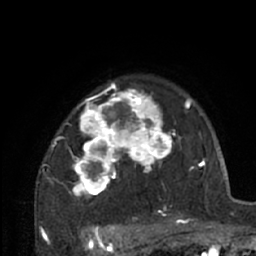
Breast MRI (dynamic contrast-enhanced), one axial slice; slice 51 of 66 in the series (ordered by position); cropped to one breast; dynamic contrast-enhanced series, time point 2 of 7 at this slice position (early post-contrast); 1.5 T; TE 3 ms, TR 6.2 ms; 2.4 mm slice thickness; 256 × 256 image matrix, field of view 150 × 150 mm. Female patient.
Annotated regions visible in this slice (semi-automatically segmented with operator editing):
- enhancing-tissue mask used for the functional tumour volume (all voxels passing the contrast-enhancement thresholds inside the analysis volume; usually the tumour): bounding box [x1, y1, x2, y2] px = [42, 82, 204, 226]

• **WORK INSTRUCTION**: Give only the number of lines in the data that include the string "this".

• **WRITTEN RESPONSE**: 2